Fast forward by a few years, and Coupons.com itself has been moving in a more paperless direction. The Coupons.com app recently adopted a cash-back, receipt-scanning model, and plans to do the same with its website. It’s still possible to print a coupon via the app, but only if you jump through a number of hoops. That said, the company appears to be sending mixed messages – it’s debuted more than a hundred new printable coupons over the past few days, the most in such a short stretch of time in years. Nevertheless, Quotient has made it clear that it’s emphasizing fully-digital offers over those that you print on a piece of paper.
“We’re witnessing the multibillion-dollar coupon industry’s shift to digital, and our latest innovation is designed to help accelerate the shift,” Boal said in introducing the redesigned app late last year.
Valassis, publisher of the RetailMeNot Everyday coupon inserts, once experimented with allowing its coupons to be printed from a mobile device. That experiment a few years ago didn’t last, and Valassis quit offering print-at-home coupons altogether last year. But the experiment was conducted in conjunction with Qples, a printable coupon provider that was once “very excited about mobile printing technology,” CEO Brandi Johnson said at the time. But “based on brand and consumer feedback, we’re instead focused on mobile redemption.”
That was in 2016. And true to their word, Qples’ founders later went on to create The Coupon Bureau, which is working to create mobile coupons that can be distributed and redeemed just like print-at-home coupons – without actually having to print them. And RevTrax, which compiled this new research about the rise of mobile, has signed on as one of the first coupon providers committed to making offers available using The Coupon Bureau’s new technology.

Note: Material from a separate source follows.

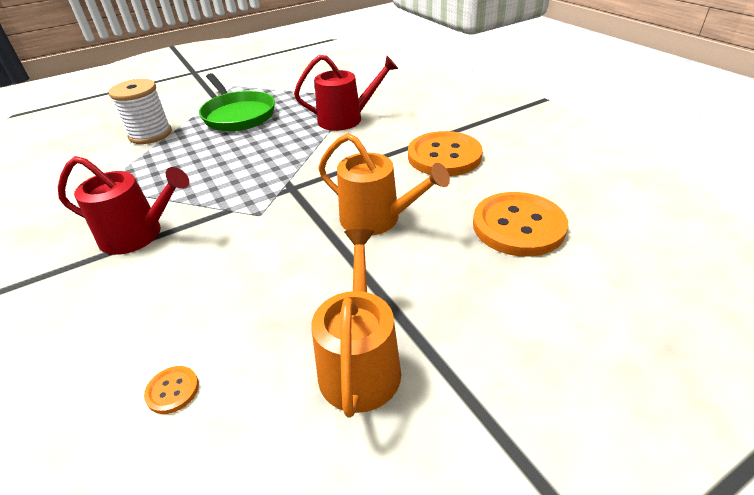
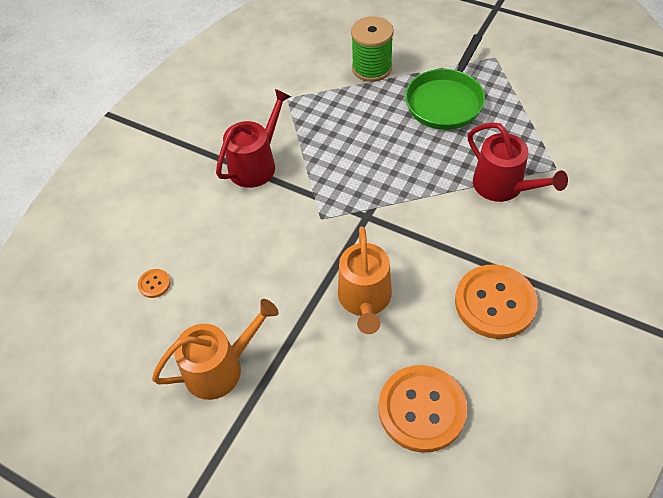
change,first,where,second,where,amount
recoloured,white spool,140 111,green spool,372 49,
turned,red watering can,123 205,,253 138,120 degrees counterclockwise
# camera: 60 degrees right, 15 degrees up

According to the most recent figures available from Inmar Intelligence, print-at-home coupons made up just 1.5% of all coupons redeemed in 2019, its lowest share in a decade. And as coupon users and coupon providers alike increasingly shift to mobile offers, that percentage is likely to fall even further.
“With the shift to more mobile usage, brands aren’t equipped to deliver the optimal mobile experience consumers expect,” RevTrax concluded. “By utilizing other promotion formats… brands can effectively transition from print-at-home promotions to ones that deliver mobile-first experiences.”
So if you find yourself using your phone far more than your printer these days, you’re not alone. But not to worry – because if more marketers take RevTrax’s advice, you just might find more coupons that way in the year to come.
The main reason I personally have used fewer printable coupons in recent years is because MANY grocery stores refuse to accept them – they are suspicious that any printable could be a photocopy. Locally, here, almost all the Safeway stores refuse to accept them, as do many Walgreens, and some Targets.